Über 200 Jahre alt, aber immer noch neugierig auf die Zukunft,

das ist die Casino-Gesellschaft Köln 1809. Kölner Bürger aus Wirtschaft und Verwaltung gründeten während der französischen Besatzungszeit unseren Verein mit dem Ziel, gesellschaftliches Leben zu fördern und Bildung und Kultur vorurteilsfrei anzugehen. Unter den Gründern finden sich bekannte Namen wie Dumont, Farina, Herstatt, Boisseree, Oppenheim, von Wittgenstein und viele weitere.

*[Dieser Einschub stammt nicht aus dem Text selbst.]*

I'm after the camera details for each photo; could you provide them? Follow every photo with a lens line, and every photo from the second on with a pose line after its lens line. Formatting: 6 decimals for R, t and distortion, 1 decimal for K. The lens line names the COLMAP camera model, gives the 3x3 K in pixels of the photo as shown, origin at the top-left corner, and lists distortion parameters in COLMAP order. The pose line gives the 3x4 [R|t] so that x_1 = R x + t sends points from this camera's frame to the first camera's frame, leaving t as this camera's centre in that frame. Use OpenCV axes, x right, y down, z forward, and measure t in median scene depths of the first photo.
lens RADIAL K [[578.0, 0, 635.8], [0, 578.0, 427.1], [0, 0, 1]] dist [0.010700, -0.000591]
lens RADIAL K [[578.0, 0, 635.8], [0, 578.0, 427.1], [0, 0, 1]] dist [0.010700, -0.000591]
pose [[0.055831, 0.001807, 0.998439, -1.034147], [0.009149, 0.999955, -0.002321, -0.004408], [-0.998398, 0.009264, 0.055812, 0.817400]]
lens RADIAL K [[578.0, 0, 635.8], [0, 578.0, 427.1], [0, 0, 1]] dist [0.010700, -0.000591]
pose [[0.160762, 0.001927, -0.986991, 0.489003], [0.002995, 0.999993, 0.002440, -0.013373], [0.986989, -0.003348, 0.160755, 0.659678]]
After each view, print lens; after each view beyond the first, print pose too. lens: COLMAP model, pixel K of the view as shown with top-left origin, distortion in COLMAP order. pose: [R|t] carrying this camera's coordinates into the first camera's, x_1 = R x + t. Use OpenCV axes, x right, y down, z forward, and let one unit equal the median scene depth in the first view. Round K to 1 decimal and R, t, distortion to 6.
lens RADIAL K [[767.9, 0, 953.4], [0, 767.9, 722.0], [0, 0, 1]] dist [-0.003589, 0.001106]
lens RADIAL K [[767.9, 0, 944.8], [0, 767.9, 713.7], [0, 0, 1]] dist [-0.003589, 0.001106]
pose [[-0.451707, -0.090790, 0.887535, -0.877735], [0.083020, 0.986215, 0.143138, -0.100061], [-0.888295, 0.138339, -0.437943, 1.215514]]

Als in Köln verwurzelter Verein weisen wir augenzwinkernd darauf hin: Die Casino-Gesellschaft ist keine Karnevalsgesellschaft, auch wenn der allererste Kölner Karnevalsprinz – damals noch „Held Karneval“ – der Casino-Gesellschaft entstammte. Bei aller Zuneigung zu kölschem Humor und Brauchtumspflege sehen wir uns doch in erster Linie in der Tradition einer bürgerlichen Gesellschaft, die es sich gemäß dem aufklärerischem Leitspruch „sapere aude“ – also „Wage es, weise zu sein“ – zur Aufgabe macht, die Neugierde und das Wissen ihrer Mitglieder zu vermehren.

Wie also ist das typische Casino-Mitglied? Wissbegierig – und nicht allwissend, kontaktfreudig – aber nicht dampfplaudernd, traditionsbewusst – und trotzdem weltoffen – und ausgestattet mit einer wo auch immer entsprungenen Zuneigung zu Köln, auch oder gerade wenn der eigene Lebensmittelpunkt heute ganz woanders ist.